#### Task prompt
Write the next part of the forum thread about setting up NetFlow on FreeBSD, continuing after its final line.

#### Supplied passage
▬▬▬

# netflow in FreeBSD



## m69 (Apr 10, 2012)

Hi all. I want to use Netflow in FreeBSD. *W*ho can help me? How I can use it in FreeBSD? 
Thanks.


----------



## SirDice (Apr 10, 2012)

http://www.freshports.org/search.ph...erby=category&orderbyupdown=asc&search=Search


----------



## RusDyr (Apr 11, 2012)

Or even google. 
What exactly you wants to know?


----------



## ecazamir (Apr 11, 2012)

I like net-mgmt/ipcad for netflow export. For reports, Adventnet Netflow Analyzer is a good tool, but the last time I checked it didn't run on FreeBSD.


----------



## m69 (Apr 12, 2012)

Are you sure thar Netflow doesn't work on FreeBSD? I want to run it


----------



## SirDice (Apr 12, 2012)

Netflow works fine. Ecazamir just said that "Adventnet Netflow Analyzer" doesn't run on FreeBSD. But besides that there are plenty of working Netflow tools.

But I have to ask, do you even know what Netflow is or does?


----------



## m69 (Apr 12, 2012)

I just know that Netflow can tell us about the traffic of the network, but really I don't know how it works on FreeBSD. I understand that I should install different ports but after that what I should do?


----------



## SirDice (Apr 12, 2012)

▬▬▬

[Keypoint coordinate data]
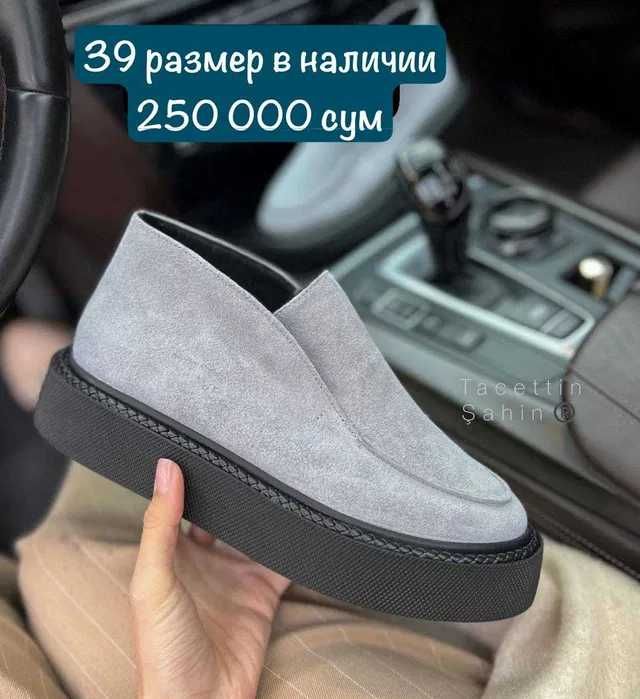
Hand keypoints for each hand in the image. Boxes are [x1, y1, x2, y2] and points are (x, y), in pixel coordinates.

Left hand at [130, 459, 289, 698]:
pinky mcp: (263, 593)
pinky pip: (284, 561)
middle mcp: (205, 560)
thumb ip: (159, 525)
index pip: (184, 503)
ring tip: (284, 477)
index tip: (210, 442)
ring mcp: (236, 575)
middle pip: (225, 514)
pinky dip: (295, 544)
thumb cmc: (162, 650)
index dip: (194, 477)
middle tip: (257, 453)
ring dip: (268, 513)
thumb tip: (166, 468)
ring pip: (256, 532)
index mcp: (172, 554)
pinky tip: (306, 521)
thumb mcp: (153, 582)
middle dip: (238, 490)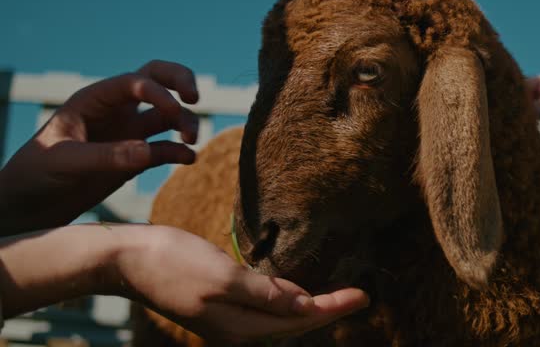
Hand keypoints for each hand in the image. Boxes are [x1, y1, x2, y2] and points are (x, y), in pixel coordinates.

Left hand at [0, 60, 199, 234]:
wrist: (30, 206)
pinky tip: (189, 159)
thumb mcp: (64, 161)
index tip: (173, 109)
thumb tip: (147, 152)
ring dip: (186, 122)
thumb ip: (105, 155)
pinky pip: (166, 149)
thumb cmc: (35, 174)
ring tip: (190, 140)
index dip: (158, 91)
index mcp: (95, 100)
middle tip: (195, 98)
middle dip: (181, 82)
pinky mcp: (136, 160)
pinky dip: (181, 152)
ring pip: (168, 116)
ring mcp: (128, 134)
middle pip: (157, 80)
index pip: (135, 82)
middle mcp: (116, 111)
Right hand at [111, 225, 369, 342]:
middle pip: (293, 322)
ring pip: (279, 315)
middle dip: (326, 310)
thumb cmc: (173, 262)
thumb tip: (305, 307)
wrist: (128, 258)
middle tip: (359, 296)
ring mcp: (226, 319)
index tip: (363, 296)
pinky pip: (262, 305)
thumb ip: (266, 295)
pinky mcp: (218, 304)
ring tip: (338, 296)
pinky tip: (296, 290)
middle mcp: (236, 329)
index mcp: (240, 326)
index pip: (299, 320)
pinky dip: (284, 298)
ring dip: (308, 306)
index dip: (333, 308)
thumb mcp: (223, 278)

▬▬▬

#### The answer
I'd suggest finding out how Netflow works in general. Once you figure that out it should be relatively easy to find what to install.


----------



## RusDyr (Apr 12, 2012)

I usually recommend ng_netflow + flow-tools. I use it on regular basis in ISP's environment.


----------



## throAU (Apr 20, 2012)

SirDice said:
			
		

> I'd suggest finding out how Netflow works in general. Once you figure that out it should be relatively easy to find what to install.



To elaborate on this:

Usng "netflow" requires:

- netflow export from your network device(s) - e.g. on Cisco IOS "ip flow-export destination x.x.x.x yyyy"
- a netflow collector daemon/application to stick the exported flow info into a database
- an analysis tool to report on the netflow information collected.

What bits are you trying to do on FreeBSD?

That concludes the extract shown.